Precisamos abrir as caixas-pretas? Claro que não. Elas estão escancaradas. Todos sabemos o que ocorre: péssimas licitações, falta de seriedade e de respeito, ganância, descontrole e falta de fiscalização do Estado…Aqui tudo é muito óbvio. As caixas-pretas vão se abrindo sozinhas. Nem precisamos nos esforçar muito para ver as coisas. Está tudo aí, visível: a precariedade da infraestrutura da cidade, a inapetência e incompetência dos gestores, o descaso burro e míope das elites, a ignorância e mal educação das pessoas na rua, o descaso com o outro e com a coisa pública no dia a dia (que é um sintoma do “dane-se, vou cuidar do meu”). Ninguém pode dizer que as caixas-pretas estão fechadas. Sabemos de tudo e conseguimos ver tudo a cada pequeno problema (as caixinhas se abrem todas, facilmente, a cada nova chuva, a cada novo jogo em Pituaçu, a cada festa de largo, ou na casa do vizinho, a cada ida ao Pelourinho para mostrar à tia que chegou de São Paulo…).

E isso é o que mais me assusta. Se abrir caixas-pretas é condição fundamental para alterar a realidade, para questionar os enunciados estabilizados, o que estamos esperando então? Se nada acontece por aqui, quando todas as caixas pretas estão abertas e não temos a desculpa de dizer que não estamos vendo, como poderemos ter esperança em alguma mudança? Um salvador ou um herói aparecerá na próxima eleição? Ora, já abrimos essa caixa-preta também!

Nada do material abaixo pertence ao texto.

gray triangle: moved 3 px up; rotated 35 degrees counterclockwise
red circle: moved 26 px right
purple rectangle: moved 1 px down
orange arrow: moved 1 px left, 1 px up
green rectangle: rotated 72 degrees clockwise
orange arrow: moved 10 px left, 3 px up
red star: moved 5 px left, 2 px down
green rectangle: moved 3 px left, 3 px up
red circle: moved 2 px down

Não há mais caixa-preta, ninguém acredita em mais nada, a realidade está em aberto, mas ninguém sabe o que fazer. Tudo está sendo questionado, tudo está escancarado, mas ninguém tem a menor ideia em como construir o presente. A barbárie está batendo nas nossas portas.

Que a esperança, sempre pendurada na caixa de Pandora, nos salve!

PS. Como sempre, falo de onde estou, mas tenho certeza que isso se aplica também a quase todas (se não todas) as capitais do Brasil. Olhe ao redor e tente abrir as suas caixas-pretas, se é que elas já não estão também escancaradas em suas cidades!